Magellan Petroleum Corporation

7 Custom House Street, 3rd Floor

Portland, Maine 04101

 

Re:

  

Registration on Form S-3 of 1,182,742 Shares of Common Stock of

Magellan Petroleum Corporation

Ladies and Gentlemen:

We have acted as counsel for Magellan Petroleum Corporation, a Delaware corporation (the “Company”), in connection with the registration for resale from time to time by certain of the Company’s security holders, of 1,182,742 shares (the “Shares”) of the Company’s common stock, par value $0.01 per share (the “Common Stock”), beneficially owned by the selling stockholders identified in the Registration Statement on Form S-3 (the “Registration Statement”) filed by the Company to effect registration of the Shares under the Securities Act of 1933, as amended (the “Securities Act”) and to which this opinion has been filed as an exhibit.

In connection with rendering the opinion expressed herein, we have examined originals or copies, certified or otherwise authenticated to our satisfaction, of such documents and records, and reviewed matters of law, as we have deemed relevant or necessary. As to various questions of fact material to our opinion, we have relied upon statements of fact contained in the documents and records that we have examined or statements of fact made to us by officers of the Company, who, by reason of their positions with the Company, would be expected to have knowledge of such facts. The opinion expressed herein is limited to the General Corporation Law of the State of Delaware, as currently in effect, and we express no opinion as to the effect of any other law or the State of Delaware of the laws of any other jurisdiction.

Based on the foregoing and subject to the assumptions, qualifications and limitations set forth herein, we are of the opinion that, upon the effectiveness of the Registration Statement, the Shares of Common Stock proposed to be registered by the Company under the Registration Statement will be validly issued, fully paid and non-assessable.

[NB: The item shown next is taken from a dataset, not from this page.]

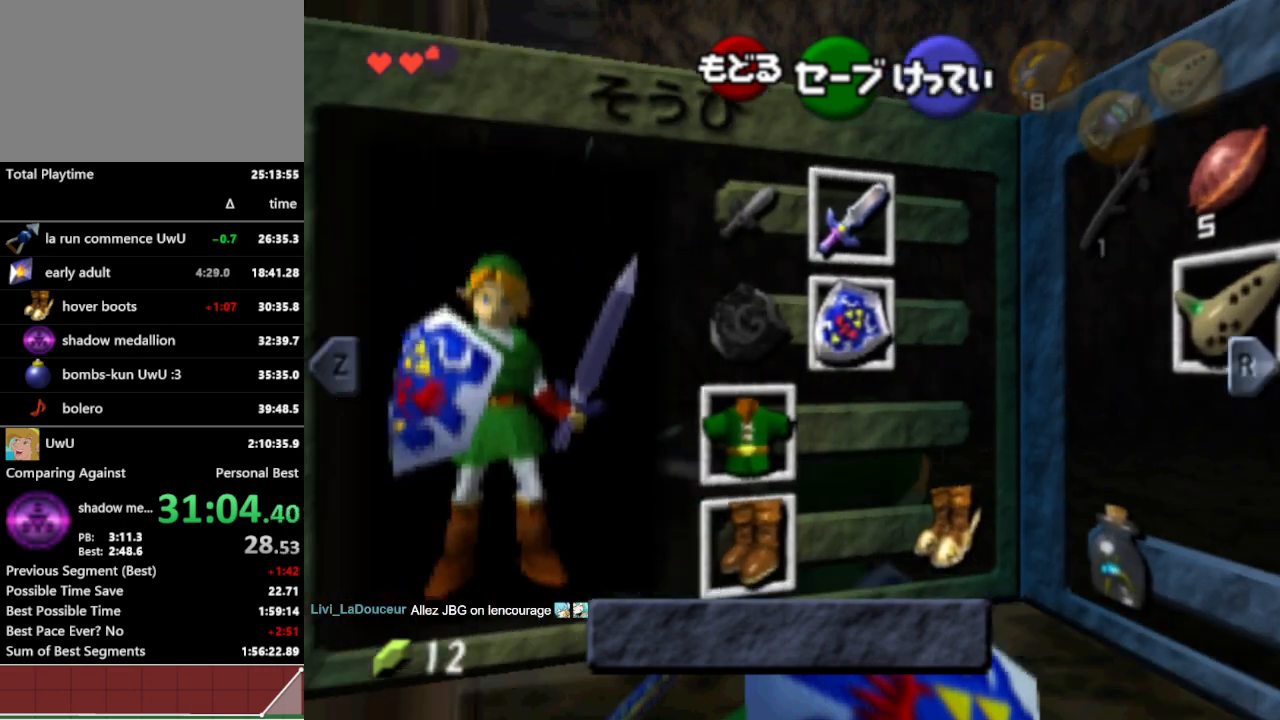
{"buttons": ["START"], "left_stick": "center", "right_stick": "center", "events": [[33, "left_stick", "left"], [67, "A", "down"], [167, "A", "up"], [233, "left_stick", "center"], [500, "START", "down"]]}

We hereby consent to the filing of this opinion as Exhibit 5.1 to the Registration Statement and to the reference to us under the caption “Legal Matters” in the prospectus constituting a part of the Registration Statement. In giving such consent, we do not thereby admit that we are included in the category of persons whose consent is required under Section 7 of the Securities Act or the rules and regulations of the Securities and Exchange Commission promulgated thereunder.

Very Truly Yours,

/s/ Bernstein, Shur, Sawyer & Nelson, P.A.